● Data in this exercise:
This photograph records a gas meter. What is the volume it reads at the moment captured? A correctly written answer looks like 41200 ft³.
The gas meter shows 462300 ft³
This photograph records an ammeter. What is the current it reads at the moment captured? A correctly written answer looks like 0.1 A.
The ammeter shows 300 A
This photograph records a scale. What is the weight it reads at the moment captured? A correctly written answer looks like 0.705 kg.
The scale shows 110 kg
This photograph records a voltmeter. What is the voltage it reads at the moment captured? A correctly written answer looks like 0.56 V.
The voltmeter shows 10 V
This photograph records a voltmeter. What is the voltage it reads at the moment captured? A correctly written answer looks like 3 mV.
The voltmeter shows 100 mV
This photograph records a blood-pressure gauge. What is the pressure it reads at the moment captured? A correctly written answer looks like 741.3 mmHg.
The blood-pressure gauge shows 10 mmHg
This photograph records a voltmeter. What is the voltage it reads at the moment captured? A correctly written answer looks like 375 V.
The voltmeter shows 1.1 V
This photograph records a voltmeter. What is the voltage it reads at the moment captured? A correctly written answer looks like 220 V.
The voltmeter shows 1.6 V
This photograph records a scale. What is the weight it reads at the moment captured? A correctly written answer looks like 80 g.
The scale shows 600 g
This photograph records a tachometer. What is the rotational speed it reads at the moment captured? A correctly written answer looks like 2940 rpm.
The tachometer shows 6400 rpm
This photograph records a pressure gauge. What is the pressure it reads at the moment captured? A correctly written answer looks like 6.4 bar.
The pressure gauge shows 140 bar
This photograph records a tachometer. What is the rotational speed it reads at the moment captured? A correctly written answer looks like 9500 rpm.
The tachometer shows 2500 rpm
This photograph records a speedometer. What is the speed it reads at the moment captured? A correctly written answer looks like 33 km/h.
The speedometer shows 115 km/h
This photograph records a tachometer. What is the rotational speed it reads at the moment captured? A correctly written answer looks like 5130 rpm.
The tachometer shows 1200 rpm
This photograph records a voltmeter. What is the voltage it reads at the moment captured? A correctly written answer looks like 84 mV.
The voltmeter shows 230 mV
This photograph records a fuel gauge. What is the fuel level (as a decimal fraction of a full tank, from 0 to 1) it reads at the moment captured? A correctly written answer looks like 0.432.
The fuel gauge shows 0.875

● Problem statement: Can you copy out, word for word, the lines of the listing above from the line with "looks like 3 mV." to the line with "The voltmeter shows 100 mV", including both?

● Task output:
This photograph records a voltmeter. What is the voltage it reads at the moment captured? A correctly written answer looks like 3 mV.
The voltmeter shows 100 mV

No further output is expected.